EMMA-500: Massively Multilingual Llama 2 Adaptation
EMMA-500 is a 7 billion parameter language model from MaLA-LM, based on the Llama 2 architecture, specifically designed for enhanced multilingual adaptation. It undergoes continual pre-training using the extensive MaLA Corpus, which includes over 74 billion tokens across 500+ languages. This process significantly improves language representation, especially for low-resource languages.
Key Capabilities
- Massively Multilingual: Supports 546 languages with substantial training data (over 100k tokens each).
- Diverse Task Performance: Excels in a wide range of tasks including commonsense reasoning, machine translation, open-ended generation, and text classification.
- Enhanced Llama 2 Performance: Outperforms other Llama 2-based models in various multilingual settings and specialized tasks like natural language inference and code generation.
- Robustness: Maintains strong performance while improving multilingual capabilities.
Performance Highlights
Evaluations show EMMA-500 achieves the lowest negative log-likelihood in intrinsic assessments and demonstrates significant improvements in key areas. It notably surpasses other Llama 2 models in text classification and natural language inference, and shows enhanced performance in machine reading comprehension.
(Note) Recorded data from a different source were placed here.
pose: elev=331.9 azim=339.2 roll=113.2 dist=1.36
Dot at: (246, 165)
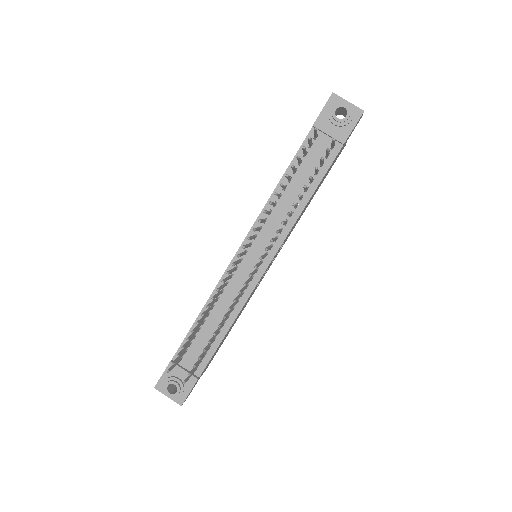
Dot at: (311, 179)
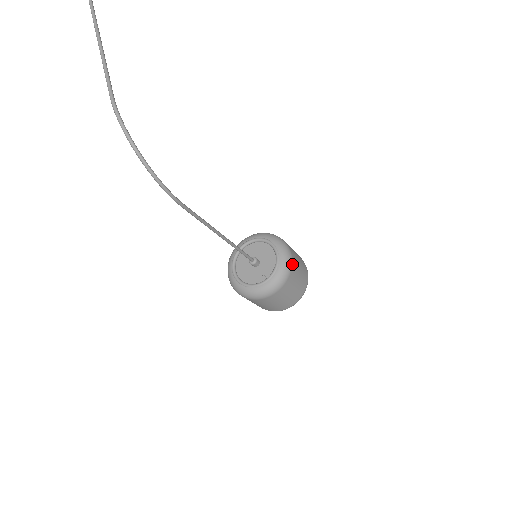
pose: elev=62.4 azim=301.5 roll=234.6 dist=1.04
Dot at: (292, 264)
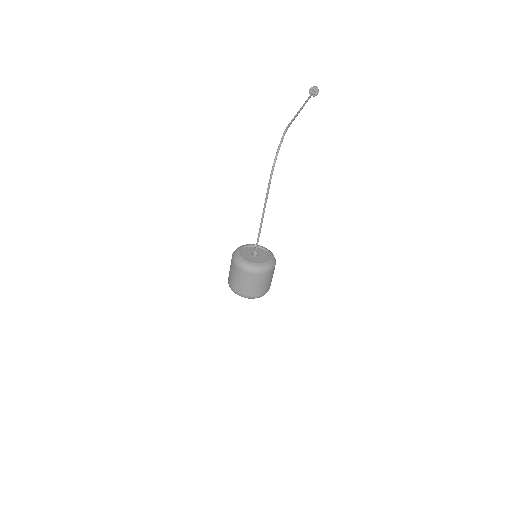
Dot at: (270, 271)
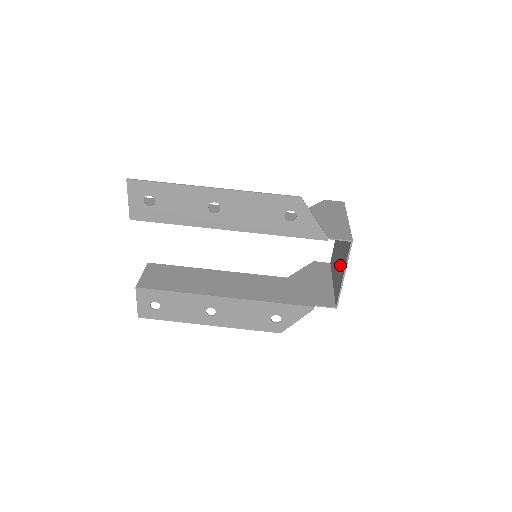
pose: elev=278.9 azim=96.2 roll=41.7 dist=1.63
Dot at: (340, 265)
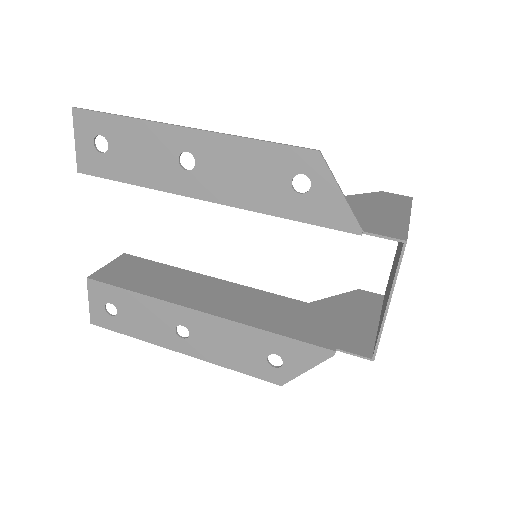
Dot at: occluded
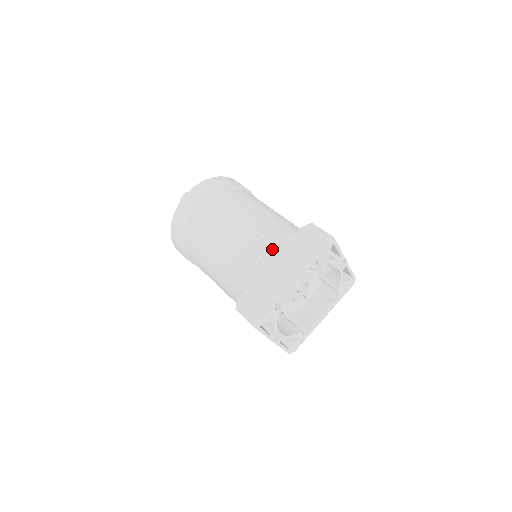
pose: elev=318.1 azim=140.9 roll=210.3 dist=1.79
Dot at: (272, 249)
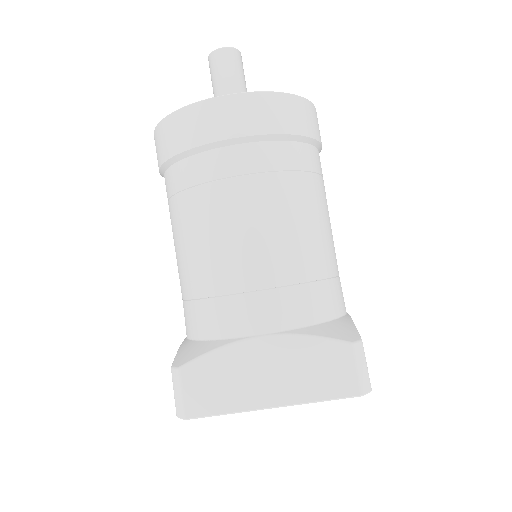
Dot at: (280, 335)
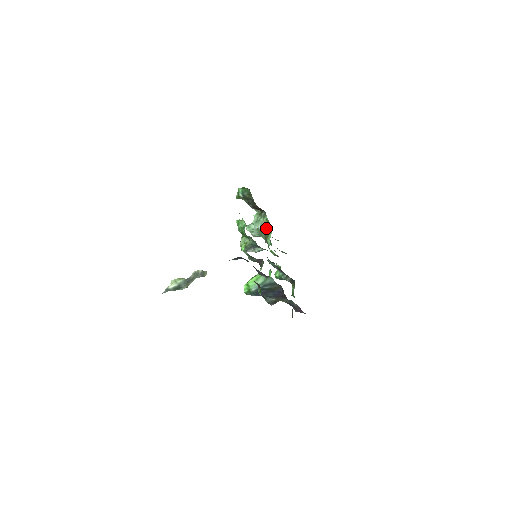
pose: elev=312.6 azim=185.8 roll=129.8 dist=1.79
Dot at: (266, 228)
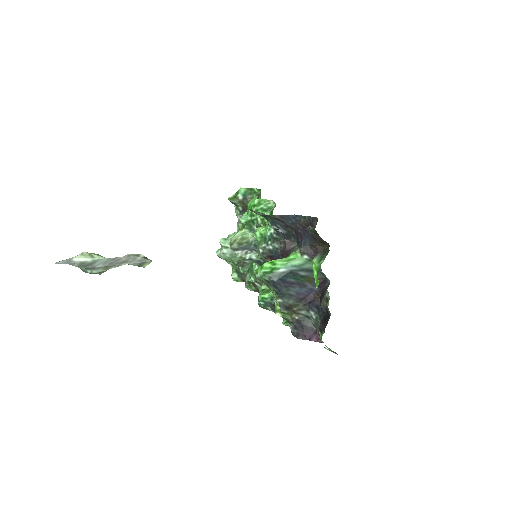
Dot at: occluded
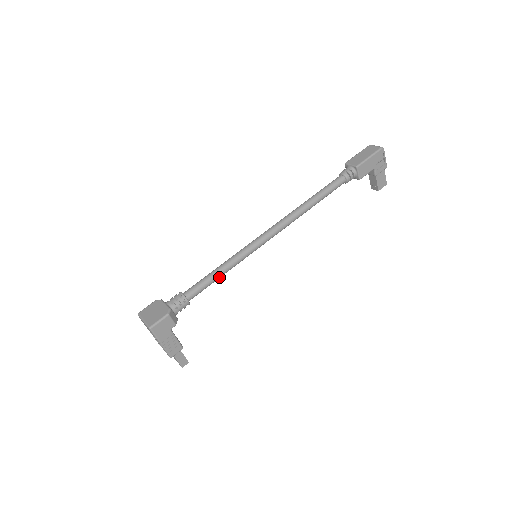
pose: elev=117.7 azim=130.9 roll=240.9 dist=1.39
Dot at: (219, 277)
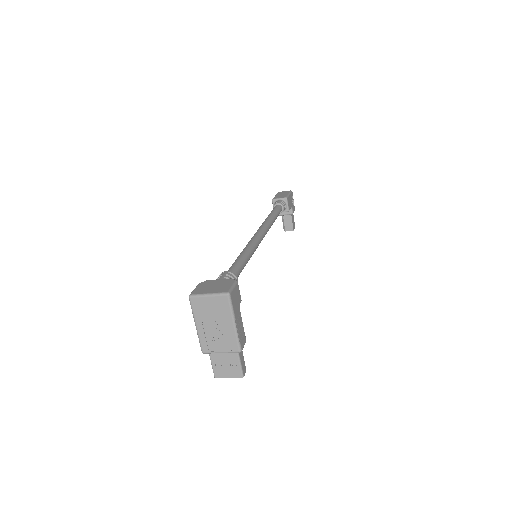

While challenges remain in output diversity for very low-resource languages (indicated by higher Self-BLEU scores), its overall multilingual proficiency is a key differentiator.
Good For
- Applications requiring massively multilingual text generation.
- Tasks involving commonsense reasoning and machine translation across many languages.
- Text classification and natural language inference in diverse linguistic contexts.
- Research and development focusing on low-resource language processing.